What the exercise asks.
Update the part of the listing that runs from its start through the line containing "Bukanga Lonzo - Responsabilités", putting "Raichu" in place of "Pikachu" and leaving everything else unchanged.

Segment Start: Data for the task

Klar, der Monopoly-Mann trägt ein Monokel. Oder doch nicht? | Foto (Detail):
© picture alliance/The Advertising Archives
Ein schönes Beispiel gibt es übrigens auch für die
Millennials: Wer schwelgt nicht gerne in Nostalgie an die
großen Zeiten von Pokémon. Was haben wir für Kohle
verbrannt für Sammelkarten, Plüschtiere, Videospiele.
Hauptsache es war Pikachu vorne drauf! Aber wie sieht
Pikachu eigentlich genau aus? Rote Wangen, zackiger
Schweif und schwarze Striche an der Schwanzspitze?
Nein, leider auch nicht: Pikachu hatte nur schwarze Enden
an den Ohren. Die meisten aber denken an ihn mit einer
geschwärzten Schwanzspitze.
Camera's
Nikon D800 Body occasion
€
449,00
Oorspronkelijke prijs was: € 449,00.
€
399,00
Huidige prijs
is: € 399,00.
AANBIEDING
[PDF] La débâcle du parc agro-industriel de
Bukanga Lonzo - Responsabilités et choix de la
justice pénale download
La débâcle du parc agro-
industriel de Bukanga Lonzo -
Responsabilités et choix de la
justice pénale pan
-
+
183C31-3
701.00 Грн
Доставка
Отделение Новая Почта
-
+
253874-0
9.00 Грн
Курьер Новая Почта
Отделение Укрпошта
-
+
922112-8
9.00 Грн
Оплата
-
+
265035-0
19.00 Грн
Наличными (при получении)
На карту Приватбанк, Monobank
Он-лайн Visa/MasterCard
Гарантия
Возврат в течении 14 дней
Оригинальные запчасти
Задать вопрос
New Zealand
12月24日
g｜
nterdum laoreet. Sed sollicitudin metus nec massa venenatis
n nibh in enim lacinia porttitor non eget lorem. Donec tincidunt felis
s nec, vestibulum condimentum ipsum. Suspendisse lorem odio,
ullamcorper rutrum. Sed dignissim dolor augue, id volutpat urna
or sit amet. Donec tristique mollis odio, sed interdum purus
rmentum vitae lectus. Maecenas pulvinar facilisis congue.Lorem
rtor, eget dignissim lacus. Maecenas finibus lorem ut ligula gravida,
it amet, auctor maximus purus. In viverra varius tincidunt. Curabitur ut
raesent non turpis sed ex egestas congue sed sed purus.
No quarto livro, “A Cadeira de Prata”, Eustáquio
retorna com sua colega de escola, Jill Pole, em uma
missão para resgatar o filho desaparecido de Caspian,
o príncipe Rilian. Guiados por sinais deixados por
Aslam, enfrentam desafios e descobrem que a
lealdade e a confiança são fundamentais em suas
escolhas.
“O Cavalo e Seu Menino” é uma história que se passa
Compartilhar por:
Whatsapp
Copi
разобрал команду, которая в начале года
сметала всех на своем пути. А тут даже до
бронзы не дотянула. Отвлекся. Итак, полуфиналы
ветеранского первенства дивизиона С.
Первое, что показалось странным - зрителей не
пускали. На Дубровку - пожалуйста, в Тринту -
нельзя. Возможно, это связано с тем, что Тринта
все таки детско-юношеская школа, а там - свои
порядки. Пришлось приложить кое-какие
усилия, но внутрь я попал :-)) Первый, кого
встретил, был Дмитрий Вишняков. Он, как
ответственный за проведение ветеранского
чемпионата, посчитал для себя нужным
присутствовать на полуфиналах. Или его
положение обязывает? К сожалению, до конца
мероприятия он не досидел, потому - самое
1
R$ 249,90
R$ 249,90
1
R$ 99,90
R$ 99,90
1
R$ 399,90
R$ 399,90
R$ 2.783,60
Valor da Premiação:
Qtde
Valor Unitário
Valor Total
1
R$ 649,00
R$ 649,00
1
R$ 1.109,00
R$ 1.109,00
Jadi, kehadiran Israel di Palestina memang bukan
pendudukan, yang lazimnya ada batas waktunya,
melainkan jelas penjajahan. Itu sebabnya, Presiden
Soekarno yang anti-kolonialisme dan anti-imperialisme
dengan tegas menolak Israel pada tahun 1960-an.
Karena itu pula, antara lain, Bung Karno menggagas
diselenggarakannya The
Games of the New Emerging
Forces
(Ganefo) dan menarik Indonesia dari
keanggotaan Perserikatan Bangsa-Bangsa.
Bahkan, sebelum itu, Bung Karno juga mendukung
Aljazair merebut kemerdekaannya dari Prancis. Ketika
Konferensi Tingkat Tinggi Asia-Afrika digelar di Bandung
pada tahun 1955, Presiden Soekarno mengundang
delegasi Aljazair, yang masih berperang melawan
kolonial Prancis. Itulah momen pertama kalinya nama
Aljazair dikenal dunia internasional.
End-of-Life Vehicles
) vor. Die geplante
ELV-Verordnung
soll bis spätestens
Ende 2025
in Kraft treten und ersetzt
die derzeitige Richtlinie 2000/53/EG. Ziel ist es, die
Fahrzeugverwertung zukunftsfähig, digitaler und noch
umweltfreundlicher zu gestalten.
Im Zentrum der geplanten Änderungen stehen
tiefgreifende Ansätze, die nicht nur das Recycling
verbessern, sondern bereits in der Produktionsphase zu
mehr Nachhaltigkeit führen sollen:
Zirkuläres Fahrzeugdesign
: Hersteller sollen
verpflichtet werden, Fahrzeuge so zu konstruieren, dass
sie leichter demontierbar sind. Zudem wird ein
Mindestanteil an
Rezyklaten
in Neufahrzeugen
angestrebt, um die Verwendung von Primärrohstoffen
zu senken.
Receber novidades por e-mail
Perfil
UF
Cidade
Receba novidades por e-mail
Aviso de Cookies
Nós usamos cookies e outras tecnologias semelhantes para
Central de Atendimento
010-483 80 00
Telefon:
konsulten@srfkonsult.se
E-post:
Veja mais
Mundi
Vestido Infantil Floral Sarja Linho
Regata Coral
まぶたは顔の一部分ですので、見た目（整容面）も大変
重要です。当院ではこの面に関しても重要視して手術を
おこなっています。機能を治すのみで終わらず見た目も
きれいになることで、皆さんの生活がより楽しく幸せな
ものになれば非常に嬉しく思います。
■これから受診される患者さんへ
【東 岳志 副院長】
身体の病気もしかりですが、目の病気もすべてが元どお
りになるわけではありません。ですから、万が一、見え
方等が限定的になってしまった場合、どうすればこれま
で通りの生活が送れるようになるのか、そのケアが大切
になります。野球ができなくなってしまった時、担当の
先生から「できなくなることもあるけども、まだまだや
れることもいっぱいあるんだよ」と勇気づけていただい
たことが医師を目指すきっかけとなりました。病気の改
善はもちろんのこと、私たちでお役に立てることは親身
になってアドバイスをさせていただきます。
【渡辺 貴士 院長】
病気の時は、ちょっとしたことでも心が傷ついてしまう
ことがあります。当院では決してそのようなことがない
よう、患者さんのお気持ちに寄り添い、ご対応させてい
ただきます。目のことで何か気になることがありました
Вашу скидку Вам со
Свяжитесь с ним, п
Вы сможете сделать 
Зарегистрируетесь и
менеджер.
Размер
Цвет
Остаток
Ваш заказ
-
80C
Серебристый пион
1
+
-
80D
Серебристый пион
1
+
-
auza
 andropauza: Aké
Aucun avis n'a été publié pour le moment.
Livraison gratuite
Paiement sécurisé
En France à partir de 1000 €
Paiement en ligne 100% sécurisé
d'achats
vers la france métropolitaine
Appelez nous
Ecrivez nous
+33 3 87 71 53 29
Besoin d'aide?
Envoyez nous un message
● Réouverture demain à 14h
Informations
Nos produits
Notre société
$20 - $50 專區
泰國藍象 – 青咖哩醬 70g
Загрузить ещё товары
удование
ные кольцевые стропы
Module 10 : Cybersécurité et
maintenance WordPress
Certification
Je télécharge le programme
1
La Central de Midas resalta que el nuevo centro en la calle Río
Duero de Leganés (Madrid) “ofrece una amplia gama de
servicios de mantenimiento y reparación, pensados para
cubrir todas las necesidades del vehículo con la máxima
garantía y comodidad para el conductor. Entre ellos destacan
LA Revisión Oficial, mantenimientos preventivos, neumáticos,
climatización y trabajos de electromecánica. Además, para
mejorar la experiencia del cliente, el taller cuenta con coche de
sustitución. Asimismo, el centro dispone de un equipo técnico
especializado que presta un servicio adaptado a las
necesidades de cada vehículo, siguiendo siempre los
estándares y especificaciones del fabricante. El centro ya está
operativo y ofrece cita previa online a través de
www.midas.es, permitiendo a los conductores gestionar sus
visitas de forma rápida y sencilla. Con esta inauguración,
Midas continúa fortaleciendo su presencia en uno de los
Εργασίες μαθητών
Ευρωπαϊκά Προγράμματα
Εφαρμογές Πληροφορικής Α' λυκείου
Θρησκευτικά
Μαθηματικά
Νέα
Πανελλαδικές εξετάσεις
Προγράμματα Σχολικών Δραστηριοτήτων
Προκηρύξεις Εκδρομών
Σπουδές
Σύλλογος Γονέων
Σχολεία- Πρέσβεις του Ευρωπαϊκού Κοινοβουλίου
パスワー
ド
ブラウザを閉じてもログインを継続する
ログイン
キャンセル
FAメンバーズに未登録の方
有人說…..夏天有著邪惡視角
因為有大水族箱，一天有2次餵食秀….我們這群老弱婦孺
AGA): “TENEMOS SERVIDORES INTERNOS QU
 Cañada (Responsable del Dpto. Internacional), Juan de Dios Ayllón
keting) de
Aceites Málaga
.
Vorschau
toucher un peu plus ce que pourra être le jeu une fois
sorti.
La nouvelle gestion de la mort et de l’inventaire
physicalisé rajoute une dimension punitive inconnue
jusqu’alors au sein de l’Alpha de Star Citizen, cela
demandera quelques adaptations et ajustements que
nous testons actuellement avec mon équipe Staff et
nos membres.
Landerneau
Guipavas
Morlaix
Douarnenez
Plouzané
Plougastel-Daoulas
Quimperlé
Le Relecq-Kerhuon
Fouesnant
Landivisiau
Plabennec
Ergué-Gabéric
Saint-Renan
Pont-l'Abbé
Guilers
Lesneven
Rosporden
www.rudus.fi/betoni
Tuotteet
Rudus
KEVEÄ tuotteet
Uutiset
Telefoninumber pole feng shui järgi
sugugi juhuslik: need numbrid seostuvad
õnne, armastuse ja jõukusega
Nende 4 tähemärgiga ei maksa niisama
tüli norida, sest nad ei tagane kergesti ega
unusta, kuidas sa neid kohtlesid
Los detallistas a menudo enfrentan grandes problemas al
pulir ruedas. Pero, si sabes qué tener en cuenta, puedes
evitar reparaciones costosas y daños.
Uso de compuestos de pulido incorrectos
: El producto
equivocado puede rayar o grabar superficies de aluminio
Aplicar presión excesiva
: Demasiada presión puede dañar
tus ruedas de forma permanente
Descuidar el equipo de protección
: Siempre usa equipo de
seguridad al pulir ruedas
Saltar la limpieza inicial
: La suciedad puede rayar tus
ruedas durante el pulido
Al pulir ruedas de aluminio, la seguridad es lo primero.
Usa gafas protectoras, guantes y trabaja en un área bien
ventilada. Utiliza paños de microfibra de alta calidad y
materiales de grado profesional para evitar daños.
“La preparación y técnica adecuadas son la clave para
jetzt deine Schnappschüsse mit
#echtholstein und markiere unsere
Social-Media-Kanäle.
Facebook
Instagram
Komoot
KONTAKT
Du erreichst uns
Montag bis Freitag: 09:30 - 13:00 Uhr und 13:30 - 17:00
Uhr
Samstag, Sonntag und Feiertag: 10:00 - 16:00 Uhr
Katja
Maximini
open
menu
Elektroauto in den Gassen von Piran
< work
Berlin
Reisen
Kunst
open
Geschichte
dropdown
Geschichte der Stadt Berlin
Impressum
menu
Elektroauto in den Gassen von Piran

Segment End: Data for the task

Answer to the exercise.
Klar, der Monopoly-Mann trägt ein Monokel. Oder doch nicht? | Foto (Detail):
© picture alliance/The Advertising Archives
Ein schönes Beispiel gibt es übrigens auch für die
Millennials: Wer schwelgt nicht gerne in Nostalgie an die
großen Zeiten von Pokémon. Was haben wir für Kohle
verbrannt für Sammelkarten, Plüschtiere, Videospiele.
Hauptsache es war Raichu vorne drauf! Aber wie sieht
Raichu eigentlich genau aus? Rote Wangen, zackiger
Schweif und schwarze Striche an der Schwanzspitze?
Nein, leider auch nicht: Raichu hatte nur schwarze Enden
an den Ohren. Die meisten aber denken an ihn mit einer
geschwärzten Schwanzspitze.
Camera's
Nikon D800 Body occasion
€
449,00
Oorspronkelijke prijs was: € 449,00.
€
399,00
Huidige prijs
is: € 399,00.
AANBIEDING
[PDF] La débâcle du parc agro-industriel de
Bukanga Lonzo - Responsabilités et choix de la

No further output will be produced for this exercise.